(Exercise):
Report each line in the records below that contains the string "HIỀN". Case counts.

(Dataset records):
★ ★ ★ ★ ★
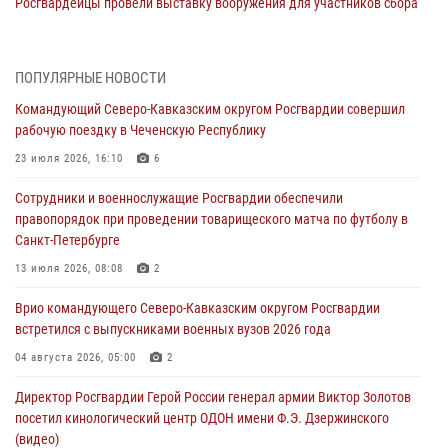
Росгвардейцы провели выставку вооружения для участников сбора
«Гвардеец» в Пензе (видео)
06 августа 2026, 12:00
2
1
ПОПУЛЯРНЫЕ НОВОСТИ
В Курске росгвардейцы приняли участие в митинге, посвященном
Командующий Северо-Кавказским округом Росгвардии совершил
второй годовщине вторжения ВСУ на территорию области
рабочую поездку в Чеченскую Республику
06 августа 2026, 11:56
4
23 июля 2026, 16:10
6
В Санкт-Петербурге наряд Росгвардии задержал правонарушителя,
Сотрудники и военнослужащие Росгвардии обеспечили
угрожавшего подростку травматическим пистолетом
правопорядок при проведении товарищеского матча по футболу в
06 августа 2026, 11:33
1
Санкт-Петербурге
В Зауралье при содействии СОБР Росгвардии ликвидирована
13 июля 2026, 08:08
2
крупная нарколаборатория
Врио командующего Северо-Кавказским округом Росгвардии
06 августа 2026, 11:27
встретился с выпускниками военных вузов 2026 года
В Москве росгвардейцы задержали троих мужчин, устроивших
04 августа 2026, 05:00
2
пьяный дебош в баре (видео)
Директор Росгвардии Герой России генерал армии Виктор Золотов
06 августа 2026, 11:20
1
посетил кинологический центр ОДОН имени Ф.Э. Дзержинского
(видео)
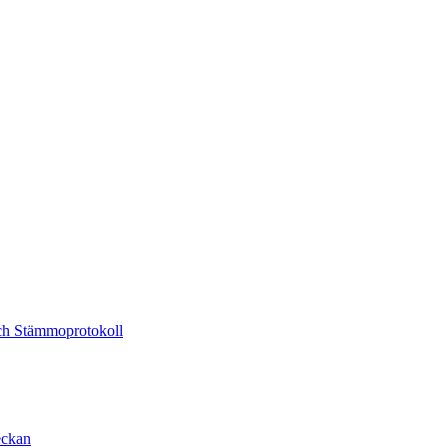
och Stämmoprotokoll
eckan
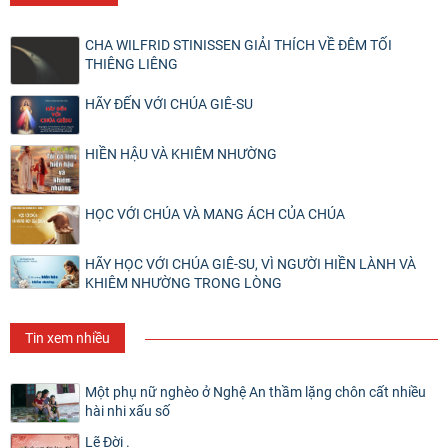
CHA WILFRID STINISSEN GIẢI THÍCH VỀ ĐÊM TỐI
THIÊNG LIÊNG
HÃY ĐẾN VỚI CHÚA GIÊ-SU
HIỀN HẬU VÀ KHIÊM NHƯỜNG
HỌC VỚI CHÚA VÀ MANG ÁCH CỦA CHÚA
HÃY HỌC VỚI CHÚA GIÊ-SU, VÌ NGƯỜI HIỀN LÀNH VÀ
KHIÊM NHƯỜNG TRONG LÒNG
Tin xem nhiều
Một phụ nữ nghèo ở Nghệ An thầm lặng chôn cất nhiều
hài nhi xấu số
Lẽ Đời .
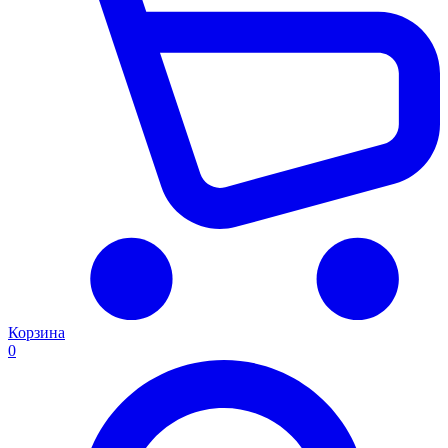
Корзина
0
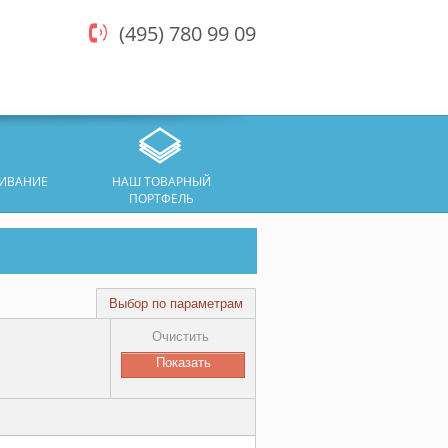
(495) 780 99 09
ЖИВАНИЕ
НАШ ТОВАРНЫЙ
ПОРТФЕЛЬ
Выбор по параметрам
Очистить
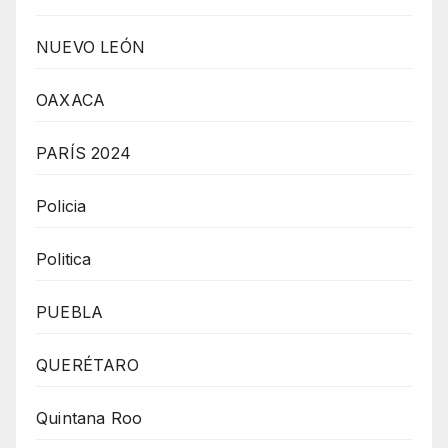
NUEVO LEÓN
OAXACA
PARÍS 2024
Policia
Politica
PUEBLA
QUERÉTARO
Quintana Roo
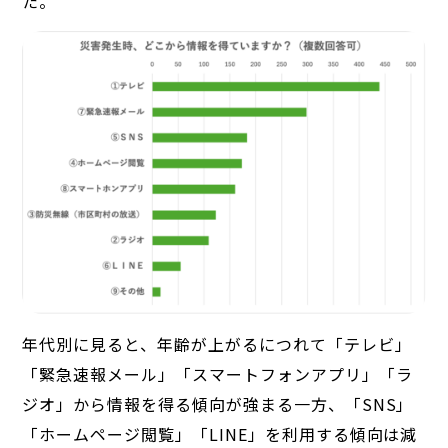
た。
年代別に見ると、年齢が上がるにつれて「テレビ」
「緊急速報メール」「スマートフォンアプリ」「ラ
ジオ」から情報を得る傾向が強まる一方、「SNS」
「ホームページ閲覧」「LINE」を利用する傾向は減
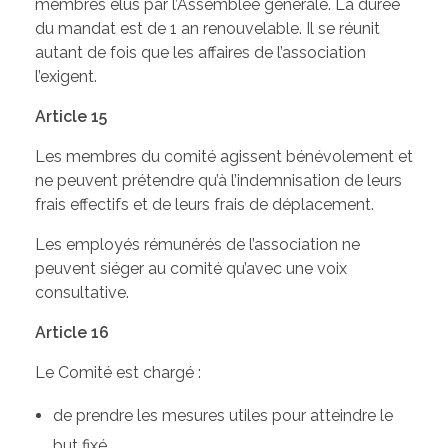
membres élus par l’Assemblée générale. La durée
du mandat est de 1 an renouvelable. Il se réunit
autant de fois que les affaires de l’association
l’exigent.
Article 15
Les membres du comité agissent bénévolement et
ne peuvent prétendre qu’à l’indemnisation de leurs
frais effectifs et de leurs frais de déplacement.
Les employés rémunérés de l’association ne
peuvent siéger au comité qu’avec une voix
consultative.
Article 16
Le Comité est chargé :
de prendre les mesures utiles pour atteindre le
but fixé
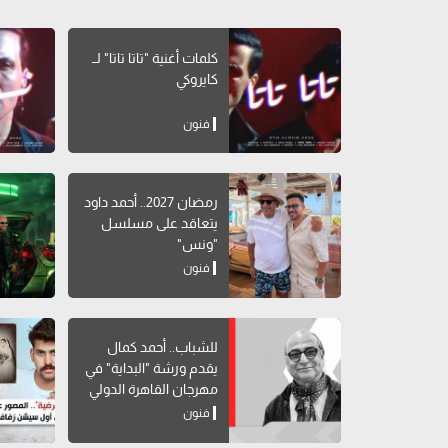
كلمات أغنية "تاتا تاتا" لــ
كايروكي
فنون
رمضان 2027.. أحمد داود
يتعاقد على مسلسل
"ونس"
فنون
للشباب.. أحمد كمال
يقدم ورشة "البداية" في
مهرجان القاهرة الدولي
للمسرح التجريبي
فنون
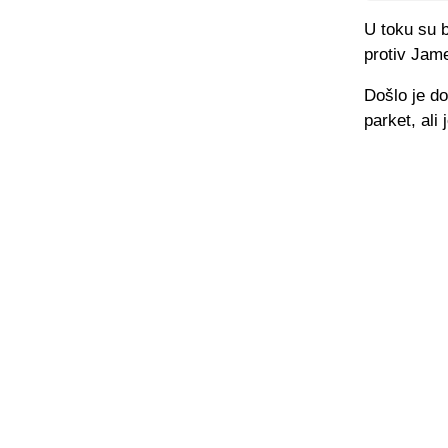
U toku su b
protiv Jame
Došlo je d
parket, ali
★ ★ ★ ★ ★
(Answer box):
HIỀN HẬU VÀ KHIÊM NHƯỜNG
HÃY HỌC VỚI CHÚA GIÊ-SU, VÌ NGƯỜI HIỀN LÀNH VÀ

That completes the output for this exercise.